• Brief: Write out all of the lines below, exactly and completely.

┄┄┄┄┄┄┄┄┄┄┄┄┄┄┄┄┄┄┄┄

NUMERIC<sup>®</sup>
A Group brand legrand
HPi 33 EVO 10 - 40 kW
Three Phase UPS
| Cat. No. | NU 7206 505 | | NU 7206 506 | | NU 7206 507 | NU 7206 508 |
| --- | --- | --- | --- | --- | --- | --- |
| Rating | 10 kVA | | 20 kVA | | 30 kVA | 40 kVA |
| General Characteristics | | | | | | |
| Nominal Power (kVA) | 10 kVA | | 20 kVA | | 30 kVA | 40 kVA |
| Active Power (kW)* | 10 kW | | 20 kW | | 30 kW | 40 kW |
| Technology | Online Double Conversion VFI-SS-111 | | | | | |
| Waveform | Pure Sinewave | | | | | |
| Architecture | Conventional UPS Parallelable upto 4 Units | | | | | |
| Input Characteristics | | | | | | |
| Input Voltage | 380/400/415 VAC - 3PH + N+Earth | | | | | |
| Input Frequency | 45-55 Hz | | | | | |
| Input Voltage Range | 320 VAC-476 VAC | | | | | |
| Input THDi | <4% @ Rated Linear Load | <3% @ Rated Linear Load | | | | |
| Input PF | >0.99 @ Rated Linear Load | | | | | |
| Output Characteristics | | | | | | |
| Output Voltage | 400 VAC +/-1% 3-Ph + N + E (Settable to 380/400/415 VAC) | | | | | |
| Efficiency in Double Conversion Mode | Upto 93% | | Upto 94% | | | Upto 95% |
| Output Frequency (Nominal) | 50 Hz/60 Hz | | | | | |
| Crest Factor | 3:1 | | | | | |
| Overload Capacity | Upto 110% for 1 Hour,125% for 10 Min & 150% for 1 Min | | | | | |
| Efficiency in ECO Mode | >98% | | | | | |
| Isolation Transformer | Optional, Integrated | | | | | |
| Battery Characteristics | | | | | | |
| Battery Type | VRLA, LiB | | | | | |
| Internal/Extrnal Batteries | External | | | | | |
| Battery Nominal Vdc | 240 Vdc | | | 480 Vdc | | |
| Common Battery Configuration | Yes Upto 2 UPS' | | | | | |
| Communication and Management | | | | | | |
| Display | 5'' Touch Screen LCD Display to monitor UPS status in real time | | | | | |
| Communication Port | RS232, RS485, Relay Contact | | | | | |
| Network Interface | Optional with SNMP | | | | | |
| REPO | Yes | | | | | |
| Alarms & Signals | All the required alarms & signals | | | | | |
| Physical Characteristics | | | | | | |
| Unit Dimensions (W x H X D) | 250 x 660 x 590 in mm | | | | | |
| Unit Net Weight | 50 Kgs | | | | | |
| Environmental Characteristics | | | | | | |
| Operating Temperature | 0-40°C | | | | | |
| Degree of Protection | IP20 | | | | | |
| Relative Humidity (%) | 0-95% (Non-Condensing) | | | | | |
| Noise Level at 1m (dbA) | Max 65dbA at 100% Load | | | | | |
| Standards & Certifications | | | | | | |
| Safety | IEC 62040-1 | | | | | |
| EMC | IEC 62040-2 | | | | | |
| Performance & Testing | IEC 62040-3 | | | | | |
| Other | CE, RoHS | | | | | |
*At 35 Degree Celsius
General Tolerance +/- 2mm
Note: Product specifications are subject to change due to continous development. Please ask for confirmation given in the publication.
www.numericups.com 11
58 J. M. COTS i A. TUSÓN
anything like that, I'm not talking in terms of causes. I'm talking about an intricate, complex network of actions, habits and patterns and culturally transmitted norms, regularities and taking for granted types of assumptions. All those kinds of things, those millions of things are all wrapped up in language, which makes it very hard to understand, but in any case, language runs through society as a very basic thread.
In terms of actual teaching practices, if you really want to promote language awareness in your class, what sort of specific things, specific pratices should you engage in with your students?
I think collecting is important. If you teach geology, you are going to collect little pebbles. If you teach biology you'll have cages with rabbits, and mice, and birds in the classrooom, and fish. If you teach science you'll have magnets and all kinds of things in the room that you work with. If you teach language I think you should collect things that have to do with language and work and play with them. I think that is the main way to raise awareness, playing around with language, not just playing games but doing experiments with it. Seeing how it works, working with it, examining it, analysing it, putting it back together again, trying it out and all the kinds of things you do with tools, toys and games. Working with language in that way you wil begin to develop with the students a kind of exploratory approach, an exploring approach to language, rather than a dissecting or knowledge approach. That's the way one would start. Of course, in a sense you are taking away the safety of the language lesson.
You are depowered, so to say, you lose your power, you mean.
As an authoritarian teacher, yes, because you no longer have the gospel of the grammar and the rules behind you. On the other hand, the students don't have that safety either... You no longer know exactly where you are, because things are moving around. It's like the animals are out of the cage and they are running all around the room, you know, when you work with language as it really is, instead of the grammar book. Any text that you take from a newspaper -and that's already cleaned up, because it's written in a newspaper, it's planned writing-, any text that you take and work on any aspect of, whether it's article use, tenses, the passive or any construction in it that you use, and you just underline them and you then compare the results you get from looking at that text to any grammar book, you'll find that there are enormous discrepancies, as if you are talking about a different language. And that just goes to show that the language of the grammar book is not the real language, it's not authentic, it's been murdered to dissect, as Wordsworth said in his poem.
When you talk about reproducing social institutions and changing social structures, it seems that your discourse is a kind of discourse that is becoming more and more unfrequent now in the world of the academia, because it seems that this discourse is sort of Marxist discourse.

┄┄┄┄┄┄┄┄┄┄┄┄┄┄┄┄┄┄┄┄

• Task output:
NUMERIC<sup>®</sup>
A Group brand legrand
HPi 33 EVO 10 - 40 kW
Three Phase UPS
| Cat. No. | NU 7206 505 | | NU 7206 506 | | NU 7206 507 | NU 7206 508 |
| --- | --- | --- | --- | --- | --- | --- |
| Rating | 10 kVA | | 20 kVA | | 30 kVA | 40 kVA |
| General Characteristics | | | | | | |
| Nominal Power (kVA) | 10 kVA | | 20 kVA | | 30 kVA | 40 kVA |
| Active Power (kW)* | 10 kW | | 20 kW | | 30 kW | 40 kW |
| Technology | Online Double Conversion VFI-SS-111 | | | | | |
| Waveform | Pure Sinewave | | | | | |
| Architecture | Conventional UPS Parallelable upto 4 Units | | | | | |
| Input Characteristics | | | | | | |
| Input Voltage | 380/400/415 VAC - 3PH + N+Earth | | | | | |
| Input Frequency | 45-55 Hz | | | | | |
| Input Voltage Range | 320 VAC-476 VAC | | | | | |
| Input THDi | <4% @ Rated Linear Load | <3% @ Rated Linear Load | | | | |
| Input PF | >0.99 @ Rated Linear Load | | | | | |
| Output Characteristics | | | | | | |
| Output Voltage | 400 VAC +/-1% 3-Ph + N + E (Settable to 380/400/415 VAC) | | | | | |
| Efficiency in Double Conversion Mode | Upto 93% | | Upto 94% | | | Upto 95% |
| Output Frequency (Nominal) | 50 Hz/60 Hz | | | | | |
| Crest Factor | 3:1 | | | | | |
| Overload Capacity | Upto 110% for 1 Hour,125% for 10 Min & 150% for 1 Min | | | | | |
| Efficiency in ECO Mode | >98% | | | | | |
| Isolation Transformer | Optional, Integrated | | | | | |
| Battery Characteristics | | | | | | |
| Battery Type | VRLA, LiB | | | | | |
| Internal/Extrnal Batteries | External | | | | | |
| Battery Nominal Vdc | 240 Vdc | | | 480 Vdc | | |
| Common Battery Configuration | Yes Upto 2 UPS' | | | | | |
| Communication and Management | | | | | | |
| Display | 5'' Touch Screen LCD Display to monitor UPS status in real time | | | | | |
| Communication Port | RS232, RS485, Relay Contact | | | | | |
| Network Interface | Optional with SNMP | | | | | |
| REPO | Yes | | | | | |
| Alarms & Signals | All the required alarms & signals | | | | | |
| Physical Characteristics | | | | | | |
| Unit Dimensions (W x H X D) | 250 x 660 x 590 in mm | | | | | |
| Unit Net Weight | 50 Kgs | | | | | |
| Environmental Characteristics | | | | | | |
| Operating Temperature | 0-40°C | | | | | |
| Degree of Protection | IP20 | | | | | |
| Relative Humidity (%) | 0-95% (Non-Condensing) | | | | | |
| Noise Level at 1m (dbA) | Max 65dbA at 100% Load | | | | | |
| Standards & Certifications | | | | | | |
| Safety | IEC 62040-1 | | | | | |
| EMC | IEC 62040-2 | | | | | |
| Performance & Testing | IEC 62040-3 | | | | | |
| Other | CE, RoHS | | | | | |
*At 35 Degree Celsius
General Tolerance +/- 2mm
Note: Product specifications are subject to change due to continous development. Please ask for confirmation given in the publication.
www.numericups.com 11
58 J. M. COTS i A. TUSÓN
anything like that, I'm not talking in terms of causes. I'm talking about an intricate, complex network of actions, habits and patterns and culturally transmitted norms, regularities and taking for granted types of assumptions. All those kinds of things, those millions of things are all wrapped up in language, which makes it very hard to understand, but in any case, language runs through society as a very basic thread.
In terms of actual teaching practices, if you really want to promote language awareness in your class, what sort of specific things, specific pratices should you engage in with your students?
I think collecting is important. If you teach geology, you are going to collect little pebbles. If you teach biology you'll have cages with rabbits, and mice, and birds in the classrooom, and fish. If you teach science you'll have magnets and all kinds of things in the room that you work with. If you teach language I think you should collect things that have to do with language and work and play with them. I think that is the main way to raise awareness, playing around with language, not just playing games but doing experiments with it. Seeing how it works, working with it, examining it, analysing it, putting it back together again, trying it out and all the kinds of things you do with tools, toys and games. Working with language in that way you wil begin to develop with the students a kind of exploratory approach, an exploring approach to language, rather than a dissecting or knowledge approach. That's the way one would start. Of course, in a sense you are taking away the safety of the language lesson.
You are depowered, so to say, you lose your power, you mean.
As an authoritarian teacher, yes, because you no longer have the gospel of the grammar and the rules behind you. On the other hand, the students don't have that safety either... You no longer know exactly where you are, because things are moving around. It's like the animals are out of the cage and they are running all around the room, you know, when you work with language as it really is, instead of the grammar book. Any text that you take from a newspaper -and that's already cleaned up, because it's written in a newspaper, it's planned writing-, any text that you take and work on any aspect of, whether it's article use, tenses, the passive or any construction in it that you use, and you just underline them and you then compare the results you get from looking at that text to any grammar book, you'll find that there are enormous discrepancies, as if you are talking about a different language. And that just goes to show that the language of the grammar book is not the real language, it's not authentic, it's been murdered to dissect, as Wordsworth said in his poem.
When you talk about reproducing social institutions and changing social structures, it seems that your discourse is a kind of discourse that is becoming more and more unfrequent now in the world of the academia, because it seems that this discourse is sort of Marxist discourse.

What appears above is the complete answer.